## Problem details
Exactly the lines from the one containing "- 变量重命名/函数重命名" through the end of the entries, both ends included, are to be output.

(Items from a dataset)
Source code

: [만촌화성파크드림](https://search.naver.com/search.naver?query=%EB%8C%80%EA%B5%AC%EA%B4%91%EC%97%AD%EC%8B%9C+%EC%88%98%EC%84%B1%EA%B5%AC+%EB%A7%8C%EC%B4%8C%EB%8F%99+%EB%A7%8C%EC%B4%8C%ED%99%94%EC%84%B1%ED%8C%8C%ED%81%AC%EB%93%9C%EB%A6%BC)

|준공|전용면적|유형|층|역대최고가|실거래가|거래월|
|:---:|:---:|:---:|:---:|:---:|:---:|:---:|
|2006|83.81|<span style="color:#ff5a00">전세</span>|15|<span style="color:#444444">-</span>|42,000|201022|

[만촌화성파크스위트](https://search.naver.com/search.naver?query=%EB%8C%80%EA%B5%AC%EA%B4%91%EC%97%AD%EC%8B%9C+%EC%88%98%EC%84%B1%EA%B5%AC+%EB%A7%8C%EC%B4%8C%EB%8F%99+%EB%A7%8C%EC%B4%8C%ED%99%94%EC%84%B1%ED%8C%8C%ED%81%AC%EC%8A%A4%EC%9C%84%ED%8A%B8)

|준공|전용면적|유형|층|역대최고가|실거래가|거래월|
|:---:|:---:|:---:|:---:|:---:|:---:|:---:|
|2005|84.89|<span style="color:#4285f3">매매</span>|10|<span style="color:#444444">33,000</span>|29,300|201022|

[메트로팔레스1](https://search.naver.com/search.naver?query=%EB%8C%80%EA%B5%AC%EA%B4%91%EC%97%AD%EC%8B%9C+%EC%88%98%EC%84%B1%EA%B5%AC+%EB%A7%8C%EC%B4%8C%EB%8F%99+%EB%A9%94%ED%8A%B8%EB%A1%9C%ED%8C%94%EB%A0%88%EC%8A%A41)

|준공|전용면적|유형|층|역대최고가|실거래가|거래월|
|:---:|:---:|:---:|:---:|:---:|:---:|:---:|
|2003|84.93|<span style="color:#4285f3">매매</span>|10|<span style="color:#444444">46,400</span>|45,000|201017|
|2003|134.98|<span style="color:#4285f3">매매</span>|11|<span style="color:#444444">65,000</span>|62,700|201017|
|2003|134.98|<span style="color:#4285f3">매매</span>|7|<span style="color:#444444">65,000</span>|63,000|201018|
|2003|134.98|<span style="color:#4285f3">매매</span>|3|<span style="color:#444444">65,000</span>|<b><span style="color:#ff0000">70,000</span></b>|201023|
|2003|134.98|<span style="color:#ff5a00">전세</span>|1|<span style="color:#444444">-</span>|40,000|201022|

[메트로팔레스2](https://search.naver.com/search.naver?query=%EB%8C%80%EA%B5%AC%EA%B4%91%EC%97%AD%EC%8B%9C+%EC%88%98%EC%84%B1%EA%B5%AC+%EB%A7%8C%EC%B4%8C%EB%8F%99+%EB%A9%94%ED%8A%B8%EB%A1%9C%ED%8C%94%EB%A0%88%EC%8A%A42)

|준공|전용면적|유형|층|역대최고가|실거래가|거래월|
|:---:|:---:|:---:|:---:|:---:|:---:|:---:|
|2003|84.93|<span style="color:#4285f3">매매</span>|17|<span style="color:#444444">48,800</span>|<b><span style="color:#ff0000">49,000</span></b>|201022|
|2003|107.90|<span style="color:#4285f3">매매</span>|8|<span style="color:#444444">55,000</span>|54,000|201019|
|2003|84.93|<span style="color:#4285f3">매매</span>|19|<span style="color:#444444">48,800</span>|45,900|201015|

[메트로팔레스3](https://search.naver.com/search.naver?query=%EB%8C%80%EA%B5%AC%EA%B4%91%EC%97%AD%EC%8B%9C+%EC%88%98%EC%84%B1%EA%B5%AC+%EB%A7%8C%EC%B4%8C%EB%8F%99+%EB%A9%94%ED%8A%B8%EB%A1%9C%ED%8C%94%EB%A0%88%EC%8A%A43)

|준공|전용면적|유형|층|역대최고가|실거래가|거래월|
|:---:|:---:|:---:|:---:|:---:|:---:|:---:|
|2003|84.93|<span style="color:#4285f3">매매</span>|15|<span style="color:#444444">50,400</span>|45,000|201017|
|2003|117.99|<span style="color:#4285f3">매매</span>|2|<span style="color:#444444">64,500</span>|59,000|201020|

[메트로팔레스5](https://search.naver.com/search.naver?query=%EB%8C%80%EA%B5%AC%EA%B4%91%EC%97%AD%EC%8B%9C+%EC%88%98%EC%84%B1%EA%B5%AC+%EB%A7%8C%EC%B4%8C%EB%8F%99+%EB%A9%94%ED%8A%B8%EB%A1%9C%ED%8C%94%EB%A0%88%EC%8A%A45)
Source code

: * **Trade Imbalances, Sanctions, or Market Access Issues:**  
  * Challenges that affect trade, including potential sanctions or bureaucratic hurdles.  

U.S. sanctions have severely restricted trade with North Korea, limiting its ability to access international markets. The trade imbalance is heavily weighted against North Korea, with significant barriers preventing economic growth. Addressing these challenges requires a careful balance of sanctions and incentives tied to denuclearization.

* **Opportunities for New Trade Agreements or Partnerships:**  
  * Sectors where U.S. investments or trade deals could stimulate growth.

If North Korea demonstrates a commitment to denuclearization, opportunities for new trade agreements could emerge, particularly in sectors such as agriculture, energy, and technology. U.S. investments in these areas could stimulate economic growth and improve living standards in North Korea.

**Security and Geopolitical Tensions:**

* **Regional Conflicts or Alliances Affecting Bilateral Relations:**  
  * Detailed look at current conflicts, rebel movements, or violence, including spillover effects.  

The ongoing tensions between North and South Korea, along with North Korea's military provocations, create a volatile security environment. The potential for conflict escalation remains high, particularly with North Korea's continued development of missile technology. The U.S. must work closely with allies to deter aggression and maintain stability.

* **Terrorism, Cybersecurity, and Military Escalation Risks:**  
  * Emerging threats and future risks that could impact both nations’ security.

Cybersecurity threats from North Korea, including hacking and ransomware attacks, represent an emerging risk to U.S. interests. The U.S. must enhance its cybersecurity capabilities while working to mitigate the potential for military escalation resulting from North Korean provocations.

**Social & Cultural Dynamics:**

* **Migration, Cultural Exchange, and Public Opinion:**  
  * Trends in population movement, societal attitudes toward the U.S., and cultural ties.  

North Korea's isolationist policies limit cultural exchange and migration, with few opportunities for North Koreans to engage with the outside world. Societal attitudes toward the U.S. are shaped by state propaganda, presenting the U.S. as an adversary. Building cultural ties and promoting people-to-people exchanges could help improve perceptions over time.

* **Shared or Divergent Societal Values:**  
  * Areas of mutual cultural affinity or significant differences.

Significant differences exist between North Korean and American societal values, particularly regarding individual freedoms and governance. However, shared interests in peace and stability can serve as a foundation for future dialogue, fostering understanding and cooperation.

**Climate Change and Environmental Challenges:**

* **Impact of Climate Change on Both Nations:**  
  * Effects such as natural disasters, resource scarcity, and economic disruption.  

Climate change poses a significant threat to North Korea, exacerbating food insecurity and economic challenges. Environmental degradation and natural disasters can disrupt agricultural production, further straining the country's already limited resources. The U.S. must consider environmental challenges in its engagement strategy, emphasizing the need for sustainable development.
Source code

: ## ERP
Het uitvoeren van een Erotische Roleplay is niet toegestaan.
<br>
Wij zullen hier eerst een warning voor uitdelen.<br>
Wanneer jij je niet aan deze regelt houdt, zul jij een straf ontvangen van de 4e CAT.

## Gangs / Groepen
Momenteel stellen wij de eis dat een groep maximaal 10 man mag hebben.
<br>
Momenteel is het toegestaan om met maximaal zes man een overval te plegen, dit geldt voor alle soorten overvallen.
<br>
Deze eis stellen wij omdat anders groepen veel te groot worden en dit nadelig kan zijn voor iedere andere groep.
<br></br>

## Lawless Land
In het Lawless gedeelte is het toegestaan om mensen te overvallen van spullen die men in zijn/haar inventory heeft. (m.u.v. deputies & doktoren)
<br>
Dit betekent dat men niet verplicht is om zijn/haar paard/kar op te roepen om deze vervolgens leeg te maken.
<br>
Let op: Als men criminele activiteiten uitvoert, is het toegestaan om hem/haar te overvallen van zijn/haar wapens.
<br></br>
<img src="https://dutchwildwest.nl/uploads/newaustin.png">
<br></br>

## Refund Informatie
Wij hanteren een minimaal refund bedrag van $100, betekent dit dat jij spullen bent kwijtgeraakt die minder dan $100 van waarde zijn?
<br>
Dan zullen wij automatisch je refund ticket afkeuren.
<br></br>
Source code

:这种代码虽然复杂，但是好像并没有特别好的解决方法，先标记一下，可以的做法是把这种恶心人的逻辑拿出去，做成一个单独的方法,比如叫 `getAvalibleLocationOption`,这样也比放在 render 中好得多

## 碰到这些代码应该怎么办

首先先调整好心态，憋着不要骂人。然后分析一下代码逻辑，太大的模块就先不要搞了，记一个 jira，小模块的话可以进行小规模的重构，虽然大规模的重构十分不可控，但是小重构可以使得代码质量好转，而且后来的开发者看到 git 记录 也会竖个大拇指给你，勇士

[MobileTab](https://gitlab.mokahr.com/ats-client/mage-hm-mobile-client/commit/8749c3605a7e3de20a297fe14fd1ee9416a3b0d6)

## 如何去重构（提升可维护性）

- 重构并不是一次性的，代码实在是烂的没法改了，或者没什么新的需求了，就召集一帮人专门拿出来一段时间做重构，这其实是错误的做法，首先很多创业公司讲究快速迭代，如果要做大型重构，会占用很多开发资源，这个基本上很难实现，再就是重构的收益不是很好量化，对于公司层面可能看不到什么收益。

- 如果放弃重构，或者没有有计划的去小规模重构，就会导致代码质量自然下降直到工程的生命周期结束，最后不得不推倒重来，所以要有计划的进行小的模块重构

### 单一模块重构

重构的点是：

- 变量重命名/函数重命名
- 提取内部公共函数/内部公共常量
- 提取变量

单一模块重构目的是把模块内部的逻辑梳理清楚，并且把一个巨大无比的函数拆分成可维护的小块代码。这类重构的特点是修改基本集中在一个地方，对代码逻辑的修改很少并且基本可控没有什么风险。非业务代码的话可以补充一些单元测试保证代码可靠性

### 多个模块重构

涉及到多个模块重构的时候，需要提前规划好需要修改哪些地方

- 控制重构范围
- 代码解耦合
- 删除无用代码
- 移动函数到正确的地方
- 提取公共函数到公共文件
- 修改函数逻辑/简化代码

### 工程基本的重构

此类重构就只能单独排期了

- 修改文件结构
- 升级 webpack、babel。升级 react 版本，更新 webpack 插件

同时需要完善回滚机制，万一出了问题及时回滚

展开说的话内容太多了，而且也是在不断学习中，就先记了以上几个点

## Written solution
- 变量重命名/函数重命名
- 提取内部公共函数/内部公共常量
- 提取变量

单一模块重构目的是把模块内部的逻辑梳理清楚，并且把一个巨大无比的函数拆分成可维护的小块代码。这类重构的特点是修改基本集中在一个地方，对代码逻辑的修改很少并且基本可控没有什么风险。非业务代码的话可以补充一些单元测试保证代码可靠性

### 多个模块重构

涉及到多个模块重构的时候，需要提前规划好需要修改哪些地方

- 控制重构范围
- 代码解耦合
- 删除无用代码
- 移动函数到正确的地方
- 提取公共函数到公共文件
- 修改函数逻辑/简化代码

### 工程基本的重构

此类重构就只能单独排期了

- 修改文件结构
- 升级 webpack、babel。升级 react 版本，更新 webpack 插件

同时需要完善回滚机制，万一出了问题及时回滚

展开说的话内容太多了，而且也是在不断学习中，就先记了以上几个点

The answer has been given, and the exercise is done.